Published March 5, 2015
Physical assets offer an illiquidity premium which is alluring at a time when bond markets offer meagre returns. - Dawn photo/file
Physical assets offer an illiquidity premium which is alluring at a time when bond markets offer meagre returns. - Dawn photo/file

LONDON: Investors’ interest in physical assets such as real estate and infrastructure is surging. In a low-yield world, the yearning for higher returns is understandable. But the conditions are also in place for over-enthusiasm to lead to a mispricing of risk.

Six in 10 senior investment professionals plan to raise allocations to real assets, a BlackRock survey recently showed.

Norway’s central bank, which manages the country’s wealth fund — the largest in the world — said in February the institution should reduce its fixed income portfolio in favour of real assets. And Allianz Group said on Feb 26 it was raising its mid-term target for real asset-based financing by a third to 110 billion euros.

Physical assets offer an illiquidity premium which is alluring at a time when bond markets offer such meagre returns. A portfolio of buildings could yield a premium of around 250 basis points over government bonds, UBS Wealth Management research predicts.
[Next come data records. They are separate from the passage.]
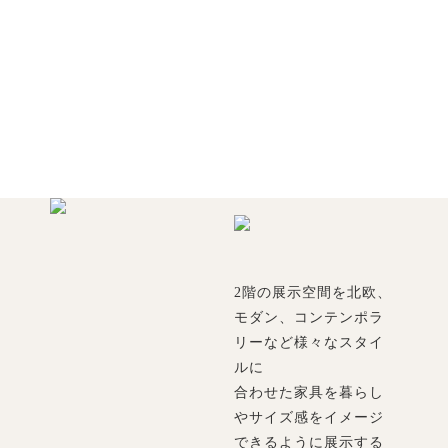
2階の展示空間を北欧、
モダン、コンテンポラ
リーなど様々なスタイ
ルに
合わせた家具を暮らし
やサイズ感をイメージ
できるように展示する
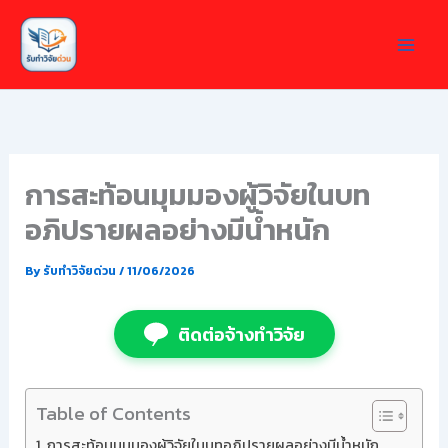
Skip
to
content
การสะท้อนมุมมองผู้วิจัยในบท
อภิปรายผลอย่างมีน้ำหนัก
By
รับทำวิจัยด่วน
/
11/06/2026
ติดต่อจ้างทำวิจัย
Table of Contents
การสะท้อนมุมมองผู้วิจัยในบทอภิปรายผลอย่างมีน้ำหนัก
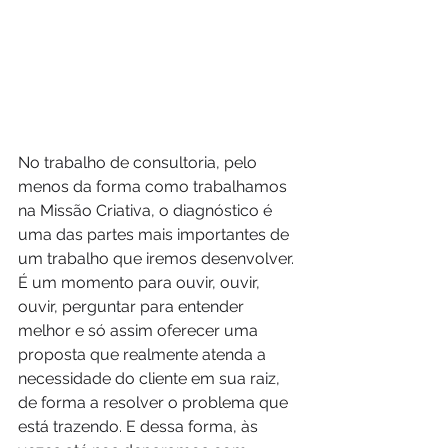
No trabalho de consultoria, pelo 
menos da forma como trabalhamos 
na Missão Criativa, o diagnóstico é 
uma das partes mais importantes de 
um trabalho que iremos desenvolver. 
É um momento para ouvir, ouvir, 
ouvir, perguntar para entender 
melhor e só assim oferecer uma 
proposta que realmente atenda a 
necessidade do cliente em sua raiz, 
de forma a resolver o problema que 
está trazendo. E dessa forma, às 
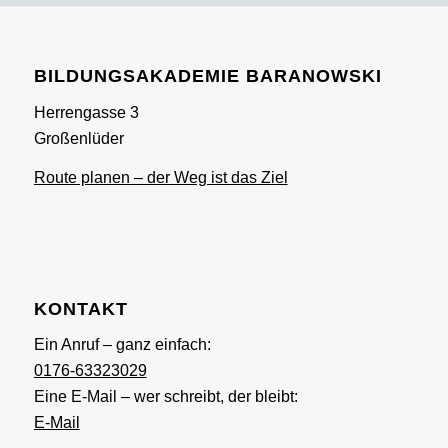
BILDUNGSAKADEMIE BARANOWSKI
Herrengasse 3
Großenlüder
Route planen – der Weg ist das Ziel
KONTAKT
Ein Anruf – ganz einfach:
0176-63323029
Eine E-Mail – wer schreibt, der bleibt:
E-Mail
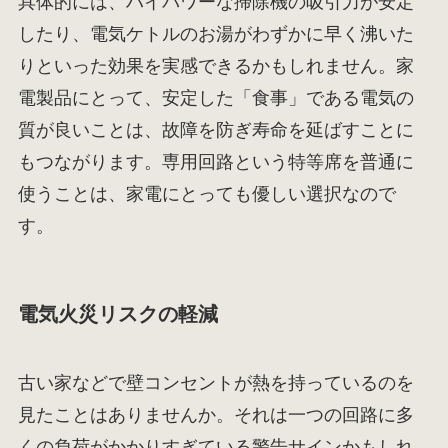
具体的には、ハイパワーな掃除機の吸引力が安定
したり、電気ケトルのお湯がわずかに早く沸いた
りといった効果を実感できるかもしれません。家
電製品にとって、安定した「食事」である電気の
質が良いことは、故障を防ぎ寿命を延ばすことに
もつながります。専用回路という特等席を普通に
使うことは、家電にとっても優しい選択なので
す。
電気火災リスクの軽減
古い家などで壁コンセントが熱を持っているのを
見たことはありませんか。それは一つの回路に多
くの負荷がかかりすぎている警告サインかもしれ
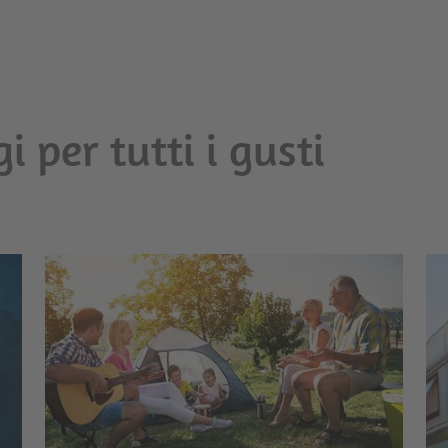
 per tutti i gusti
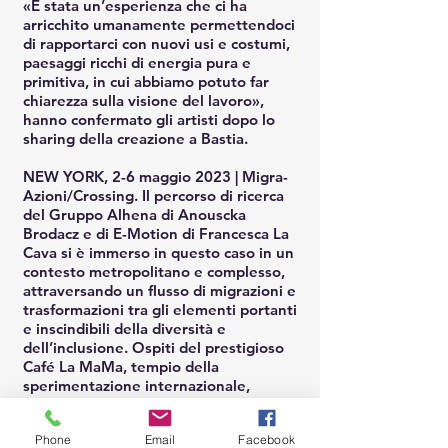
«È stata un’esperienza che ci ha
arricchito umanamente permettendoci
di rapportarci con nuovi usi e costumi,
paesaggi ricchi di energia pura e
primitiva, in cui abbiamo potuto far
chiarezza sulla visione del lavoro»,
hanno confermato gli artisti dopo lo
sharing della creazione a Bastia.
NEW YORK, 2-6 maggio 2023 | Migra-
Azioni/Crossing. Il percorso di ricerca
del Gruppo Alhena di Anouscka
Brodacz e di E-Motion di Francesca La
Cava si è immerso in questo caso in un
contesto metropolitano e complesso,
attraversando un flusso di migrazioni e
trasformazioni tra gli elementi portanti
e inscindibili della diversità e
dell’inclusione. Ospiti del prestigioso
Café La MaMa, tempio della
sperimentazione internazionale,
Brodacz, La Cava e Antonio Taurino
hanno incontrato artisti internazionali
Phone
Email
Facebook
come Richard Move, l’antropologa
Premiums are currently up to 50 basis points higher because of depressed government bond yields.

Real assets have other advantages. They typically don’t move in lockstep with financial markets. And for those willing to tie their money up for a while, assets such as real estate and infrastructure can marry predictable cash flows with low volatility.

This is ideal for life insurers and pension funds which have longer investment horizons. Hence the $900 million purchase of the UK government’s 40 per cent holding in Eurostar by a Canadian manager of public pension funds and British asset manager Hermes.

But what happens when a horde of other asset managers muscle in on these relatively small and illiquid markets? Bottlenecks can easily develop, shifting the advantage to sellers.

True, the need for new and upgraded infrastructure in both emerging and developed markets will meet some of the increase in demand. However, government involvement in some infrastructure projects curbs volatility but brings regulatory risk. Infrastructure projects tend to be complicated and technology-dependent. Pricing operational and technical risks is not for novices. A sustained surge in interest could see an underpricing of some of the risks inherent in real assets.